Johnson married Mayle Smith who had been a couple of years behind him at Manteca High. They now have five children – three girls and two boys – from 7 years old to 18.  Mayle worked at Wells Fargo Bank in Manteca for many years but now is a social worker in Calaveras County. Johnson  has been “Mr. Mom” staying at home and raising their children and working in his bee pollination business.

Their wedding thank you from their October 29, 2006 wedding reads:

We laugh with each other, Live for each other and

  Will love each other for life, and today we have joyfully promised 


To join as husband and wife. 

Our life time together lies ahead,

Hand-in-hand we’re on our way!

And we’re grateful for 

Your good wishes.

And, your presence here today.

Eddie and Mayle


The children include Edward, 18; Elizabeth, 16; Emily, 14; Noah, 11 and Adam, 7. 

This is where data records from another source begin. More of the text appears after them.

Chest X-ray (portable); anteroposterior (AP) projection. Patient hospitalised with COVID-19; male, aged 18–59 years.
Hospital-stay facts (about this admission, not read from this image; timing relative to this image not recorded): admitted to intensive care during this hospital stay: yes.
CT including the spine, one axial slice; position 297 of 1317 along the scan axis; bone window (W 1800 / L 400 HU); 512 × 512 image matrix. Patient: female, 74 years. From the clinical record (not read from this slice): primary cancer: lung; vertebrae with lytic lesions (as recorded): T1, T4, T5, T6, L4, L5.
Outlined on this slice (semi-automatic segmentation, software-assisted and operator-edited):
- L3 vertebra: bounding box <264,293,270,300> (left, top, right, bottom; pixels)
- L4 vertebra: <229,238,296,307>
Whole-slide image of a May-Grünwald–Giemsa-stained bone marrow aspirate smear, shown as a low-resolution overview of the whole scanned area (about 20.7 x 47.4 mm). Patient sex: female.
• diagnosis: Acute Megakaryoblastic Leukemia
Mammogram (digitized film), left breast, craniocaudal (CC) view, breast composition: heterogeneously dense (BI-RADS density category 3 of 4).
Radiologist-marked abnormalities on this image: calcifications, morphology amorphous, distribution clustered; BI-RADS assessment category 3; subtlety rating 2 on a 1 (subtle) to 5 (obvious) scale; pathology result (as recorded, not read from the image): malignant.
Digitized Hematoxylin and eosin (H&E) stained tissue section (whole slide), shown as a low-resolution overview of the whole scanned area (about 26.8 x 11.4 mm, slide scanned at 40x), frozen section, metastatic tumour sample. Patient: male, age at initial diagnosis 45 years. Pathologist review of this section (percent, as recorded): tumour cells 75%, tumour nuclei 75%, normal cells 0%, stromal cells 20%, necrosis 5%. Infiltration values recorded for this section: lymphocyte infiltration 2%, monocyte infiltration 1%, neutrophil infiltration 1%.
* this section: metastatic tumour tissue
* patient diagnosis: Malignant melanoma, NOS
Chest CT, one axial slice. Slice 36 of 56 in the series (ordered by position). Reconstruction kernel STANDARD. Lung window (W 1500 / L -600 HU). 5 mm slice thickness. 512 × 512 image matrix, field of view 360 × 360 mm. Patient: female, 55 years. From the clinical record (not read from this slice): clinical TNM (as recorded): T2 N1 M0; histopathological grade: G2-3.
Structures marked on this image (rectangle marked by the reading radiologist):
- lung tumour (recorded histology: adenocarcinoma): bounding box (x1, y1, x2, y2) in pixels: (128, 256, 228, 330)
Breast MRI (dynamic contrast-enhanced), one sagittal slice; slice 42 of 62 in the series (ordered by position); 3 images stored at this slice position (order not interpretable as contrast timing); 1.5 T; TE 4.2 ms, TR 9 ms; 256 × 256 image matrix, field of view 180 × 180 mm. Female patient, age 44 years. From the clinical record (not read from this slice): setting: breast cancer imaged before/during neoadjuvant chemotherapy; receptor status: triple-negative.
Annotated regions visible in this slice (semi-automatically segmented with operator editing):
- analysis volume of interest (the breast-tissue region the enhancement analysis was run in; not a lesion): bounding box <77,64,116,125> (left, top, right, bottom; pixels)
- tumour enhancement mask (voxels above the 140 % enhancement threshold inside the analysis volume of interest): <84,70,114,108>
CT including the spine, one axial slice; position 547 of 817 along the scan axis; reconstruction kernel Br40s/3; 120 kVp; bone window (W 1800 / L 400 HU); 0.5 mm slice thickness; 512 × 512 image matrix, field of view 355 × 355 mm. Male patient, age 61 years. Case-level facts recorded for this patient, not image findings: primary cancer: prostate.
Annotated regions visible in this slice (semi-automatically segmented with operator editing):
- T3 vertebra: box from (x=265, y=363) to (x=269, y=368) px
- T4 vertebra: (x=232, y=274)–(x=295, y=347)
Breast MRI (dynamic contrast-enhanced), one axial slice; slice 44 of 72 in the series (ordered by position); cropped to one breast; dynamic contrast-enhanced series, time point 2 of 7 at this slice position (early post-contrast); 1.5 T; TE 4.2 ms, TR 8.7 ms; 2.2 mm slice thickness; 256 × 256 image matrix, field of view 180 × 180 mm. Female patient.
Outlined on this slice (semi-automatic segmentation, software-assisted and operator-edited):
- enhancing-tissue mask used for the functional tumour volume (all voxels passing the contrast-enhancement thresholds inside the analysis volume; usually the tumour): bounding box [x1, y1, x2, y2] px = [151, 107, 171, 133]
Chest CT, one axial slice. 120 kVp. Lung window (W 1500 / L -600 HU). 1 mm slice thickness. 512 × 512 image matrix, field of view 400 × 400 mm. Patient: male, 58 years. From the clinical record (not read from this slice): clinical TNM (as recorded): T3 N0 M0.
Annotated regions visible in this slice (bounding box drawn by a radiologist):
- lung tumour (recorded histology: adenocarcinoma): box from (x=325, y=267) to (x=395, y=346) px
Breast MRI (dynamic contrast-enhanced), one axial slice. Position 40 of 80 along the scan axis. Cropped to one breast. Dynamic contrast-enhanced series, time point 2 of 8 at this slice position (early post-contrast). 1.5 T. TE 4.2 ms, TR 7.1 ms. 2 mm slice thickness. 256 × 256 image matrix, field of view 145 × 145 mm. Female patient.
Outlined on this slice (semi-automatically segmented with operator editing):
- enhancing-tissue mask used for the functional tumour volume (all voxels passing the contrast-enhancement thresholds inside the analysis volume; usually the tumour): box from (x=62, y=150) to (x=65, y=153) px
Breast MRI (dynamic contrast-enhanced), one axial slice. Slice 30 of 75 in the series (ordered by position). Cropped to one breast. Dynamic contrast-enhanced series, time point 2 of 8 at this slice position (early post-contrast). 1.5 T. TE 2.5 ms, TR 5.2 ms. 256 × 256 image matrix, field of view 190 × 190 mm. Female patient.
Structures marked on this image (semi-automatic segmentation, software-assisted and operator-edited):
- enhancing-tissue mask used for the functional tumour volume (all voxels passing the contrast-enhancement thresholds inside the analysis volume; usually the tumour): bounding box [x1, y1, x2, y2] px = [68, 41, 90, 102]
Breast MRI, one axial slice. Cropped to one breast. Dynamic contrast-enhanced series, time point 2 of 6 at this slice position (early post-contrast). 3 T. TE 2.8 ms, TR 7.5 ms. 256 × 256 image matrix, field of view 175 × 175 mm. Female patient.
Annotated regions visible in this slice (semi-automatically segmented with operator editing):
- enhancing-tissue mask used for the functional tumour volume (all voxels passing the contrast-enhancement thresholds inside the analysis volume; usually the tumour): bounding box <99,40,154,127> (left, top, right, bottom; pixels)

“We go camping.  We do sports, and we make it a point to sit around the dinner table together every night and talk,” he said.  

Noah, 11, works in the bee business with his dad, however Edward – the oldest son – has an allergy to the bees and has to keep his distance from the hives. 

Referring to his Grandma and Grandpa Cardoza, he said, “I couldn’t have survived without them.  And, I’m sure I will never be able to repay them unless I win the lottery.”